После обоюдных любезностей и рукопожатий мистер Вольф вышел, сопровождаемый любезным директором, и вскочил в ожидавшую его карету.

Может быть, его гордость получила бы сильный удар, если бы он мог услышать короткий разговор, происшедший между Вольфом и его кучером.

-- Ну, что? - спросил кучер.

-- Готов... Как баран.

-- А другой?

 Покончено.

-- Директор важно попался.

-- Баран!

В это время почтенный директор читал в своем кабинете рапорты о состоянии госпиталя. С особенным вниманием остановился он на заметке, касавшейся Дьюлуфе.

"Быстрое излечение. Может выйти через три дня. Укрепляющая пища, мясо и вино".

-- Мускульное развитие... Склонность к разрушению. Как прекрасна наука!

Вдруг дверь кабинета неожиданно распахнулась.

-- Что такое? - вскрикнул директор.

-- Номер тридцать шесть...

 А! Да... Мускульное развитие... Склон...

-- Он умер!

-- Что?

-- Припадок эпилепсии...

-- Невозможно! Он был совсем здоров сегодня утром!...

Дело было довольно щекотливым. А суд? А ответственность? Если узнают, что директор госпиталя допускал посторонних в комнату больного?... Ба! Ведь не от этого же он умер! Да и кто об этом вспомнит?...

Весь врачебный персонал собрался около постели умершего, и труп был исследован с величайшим вниманием. Раны совершенно зажили, не могло быть и речи о внутреннем кровоизлиянии.

Главный доктор объявил, что анатомирование необходимо, так как по внешнему виду нельзя было определить род смерти.

Убедившись, что наука не может возвратить к жизни бедного Дьюлуфе, директор бросился к следователю, чтобы сообщить ему эту роковую весть. К счастью для него, господин Варнэ был в это время занят одним очень важным делом, которое полностью поглотило его внимание.

Когда все это было улажено, директорская грудь вздохнула наконец свободно.

Вернувшись в госпиталь, директор велел тотчас же перенести труп в зал для анатомирования и спокойно отправился домой обедать, радуясь, что счастливо отделался.

В эпоху нашего рассказа зал для анатомирования занимал один из каньяров, то есть, обширных подземелий, где некогда были бойни, салотопни, прачечные, кухни.

При Франциске I эти подземелья были предназначены для рожениц. Похожие на конуры, они носили название каньяров (от итальянского "каньяре" - собака). Во время разливов река поднималась почти до окон, так что постели возвышались не более чем на два фута над уровнем реки. В1426 году, во время внезапного наводнения погибло много этих несчастных.
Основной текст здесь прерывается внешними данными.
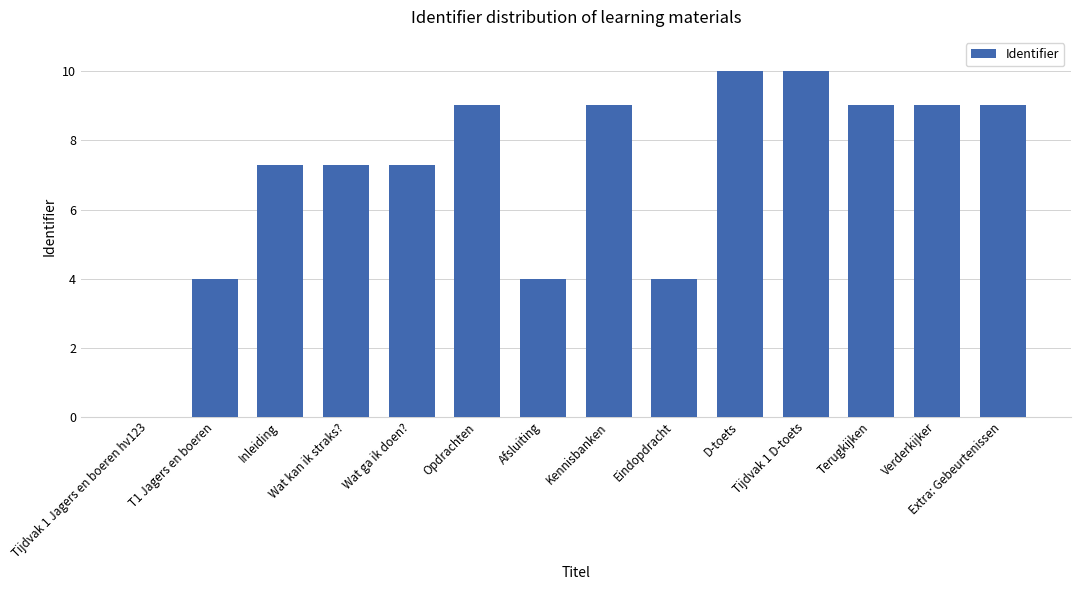

Read the value at Eindopdracht.

4.0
Этот низкий, но обширный зал был отремонтирован и вычищен. Там стояли два белых камня, имевших форму стола. На них и происходило рассечение трупов.
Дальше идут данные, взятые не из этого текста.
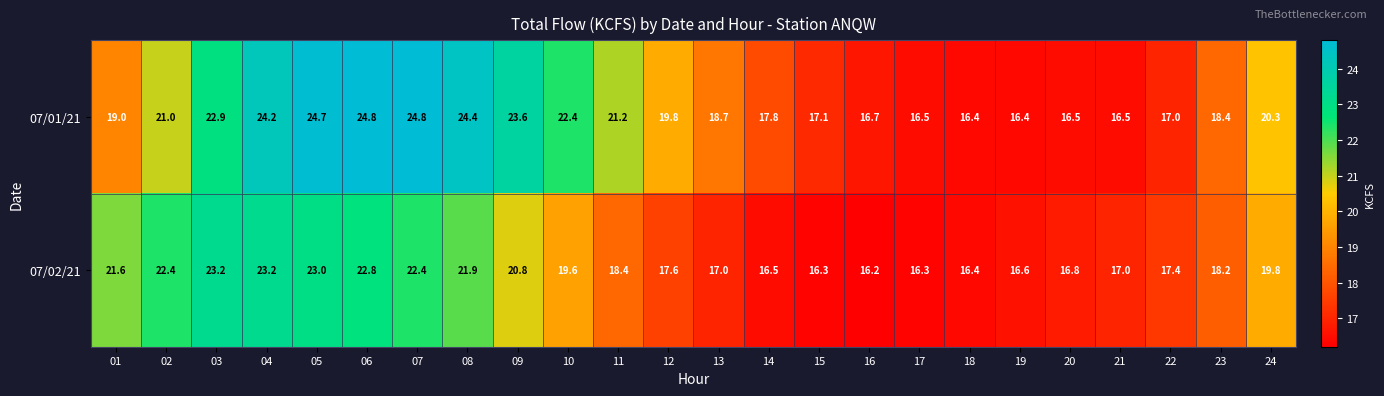

What is the difference between the maximum and minimum values in the 07/02/21 series?

7.0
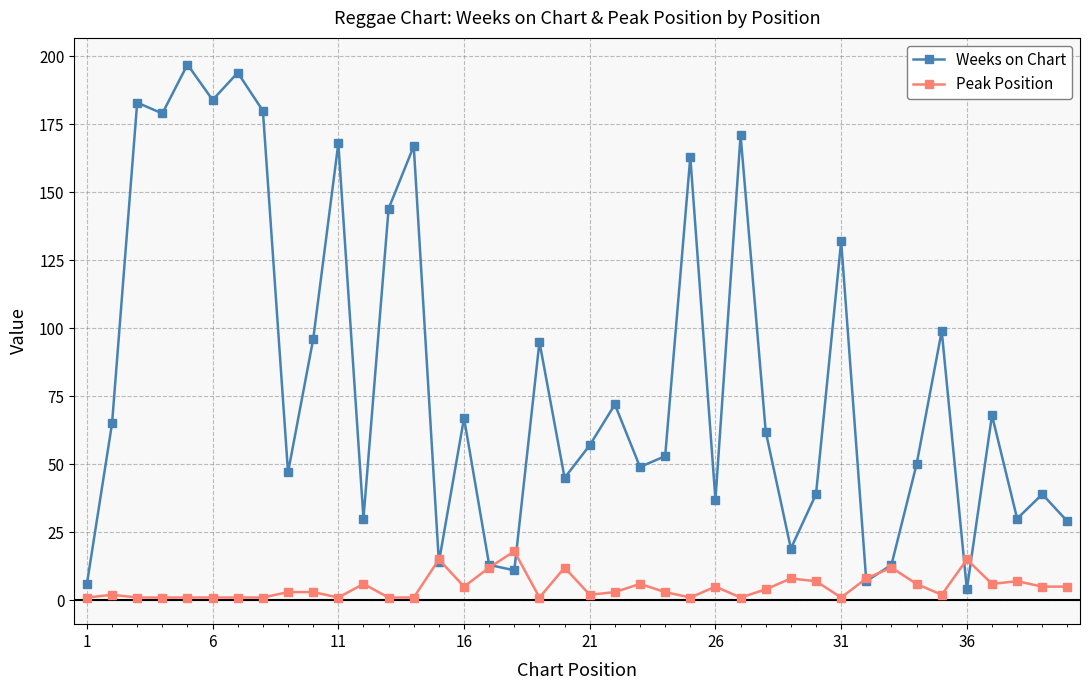

What is the lowest value of the Weeks on Chart series?

4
На одну из этих плит и был положен труп Дьюлуфе. Он был совершенно обнажен, и несшие его больничные служители с изумлением смотрели на это громадное здоровое тело, которое, по мнению одного из них, продержалось бы целые века...
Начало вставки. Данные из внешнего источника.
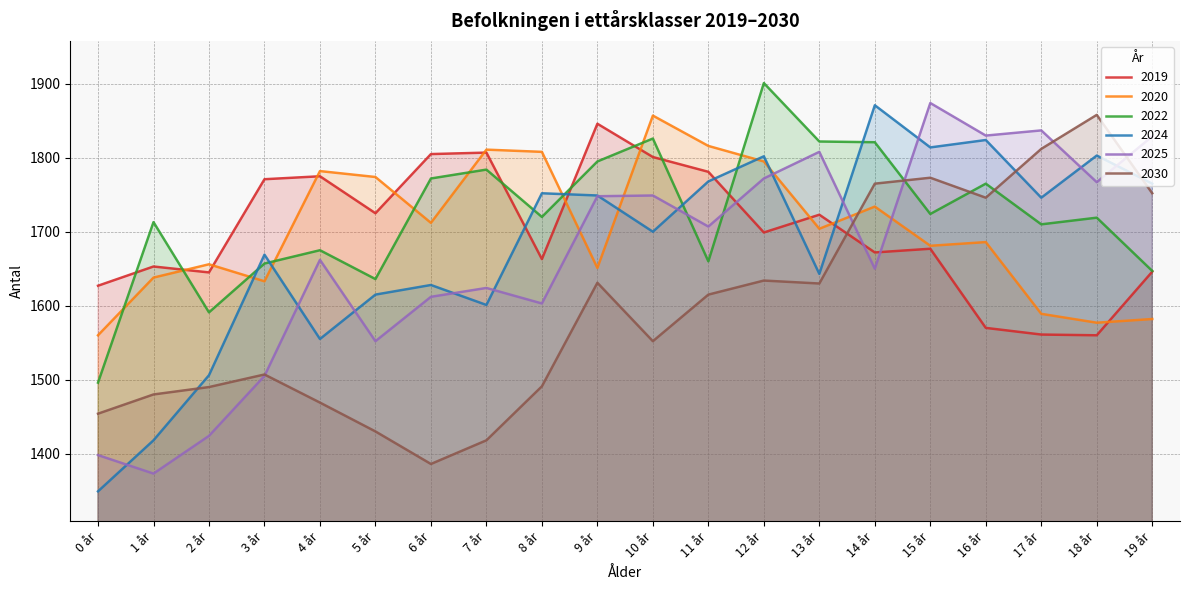

How many lines are shown in the chart?

6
Наступила ночь, мрачная, зловещая. В зале мертвых воцарились мрак и тишина, слышен был только плеск протекающей вблизи реки.

Мало-помалу городской шум затих. Слышался только отдаленный бой часов.

Но что это?

Среди мрака зала мертвых что-то зашевелилось, блеснул луч света... Одна из плит пола поднимается и появляется какая-то фигура, озаренная желтоватым отблеском фонаря.

Человек с зачерненным лицом ставит фонарь на пол и оглядывается. Затем он наклоняется над зияющим отверстием в полу и подает какой-то знак.

Появляются еще двое людей, молча подходят к плите, на которой лежит труп Дьюлуфе, поднимают его и уносят.